Bob Jubb - Enlistment
When World War 2 was declared, my brother was an accountant in the National Bank in Stanthorpe, and he joined up and departed Australia in 1940. I had just left school, and as he was in the Armed Forces, I wanted to do my bit as well.
My brother said to me, "If you go and join up, you'll get six shillings a day, but if you work for a bank as I did," as he did, he said, "Your wage will probably be 21 shillings a day, and the bank will make up the pay." So I joined the Bank of New South Wales, and they posted me out to Dirranbandi. I made a lot of good mates there, and when the recruiting train came round to Dirranbandi, which was the end of the railway line, we all went down and signed up. But the Air Force put you on a reserve list, which they did with me.
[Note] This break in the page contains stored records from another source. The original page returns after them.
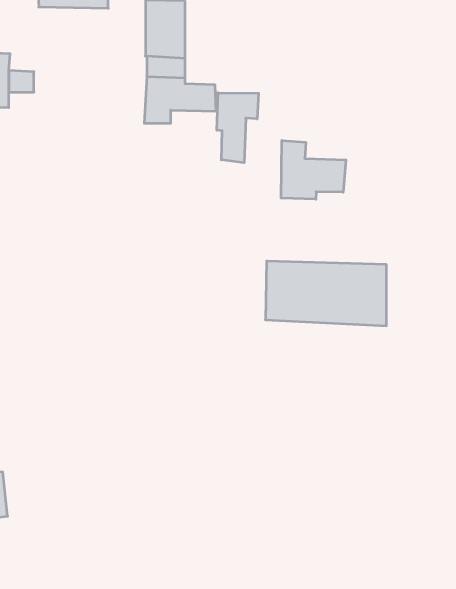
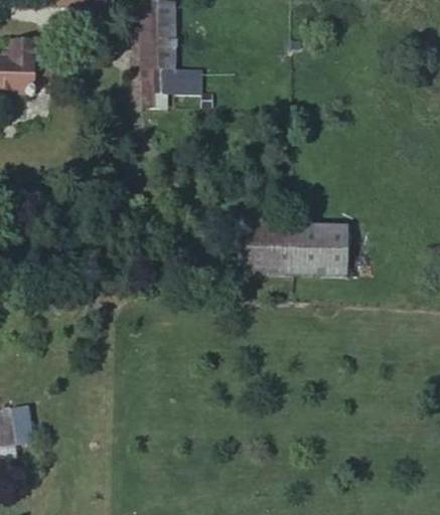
building: [217,93,259,163] -> none
building: [281,140,346,199] -> none

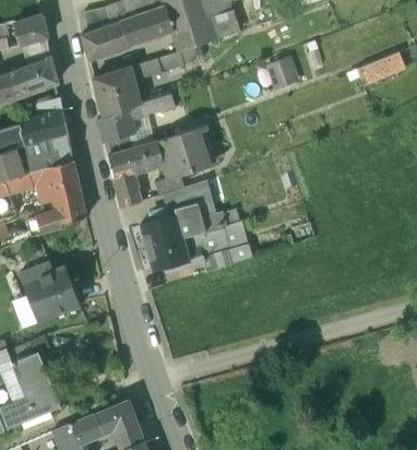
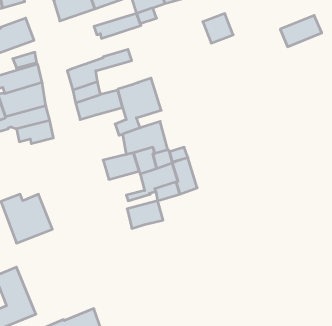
building: [94,66,141,116] -> none
building: [114,170,141,208] -> none
building: [26,198,87,237] -> none
building: [147,237,190,270] -> [127,201,163,228]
My other mates joined the Army, and they were up and away, but I was left, and it wasn't till about a year later that I was called up. It was 1942 before I joined the Air Force. I was always mechanically inclined and very interested. I had a great love of machines because I thought, really, they would probably be more reliable than people. You could ask a lot of them, and they'd just do it. The Air Force had already shown, you know, the 1940 battles and the Battle of Britain were pretty inspiring stuff, so I thought it'd be wonderful to be able to participate in that kind of activity.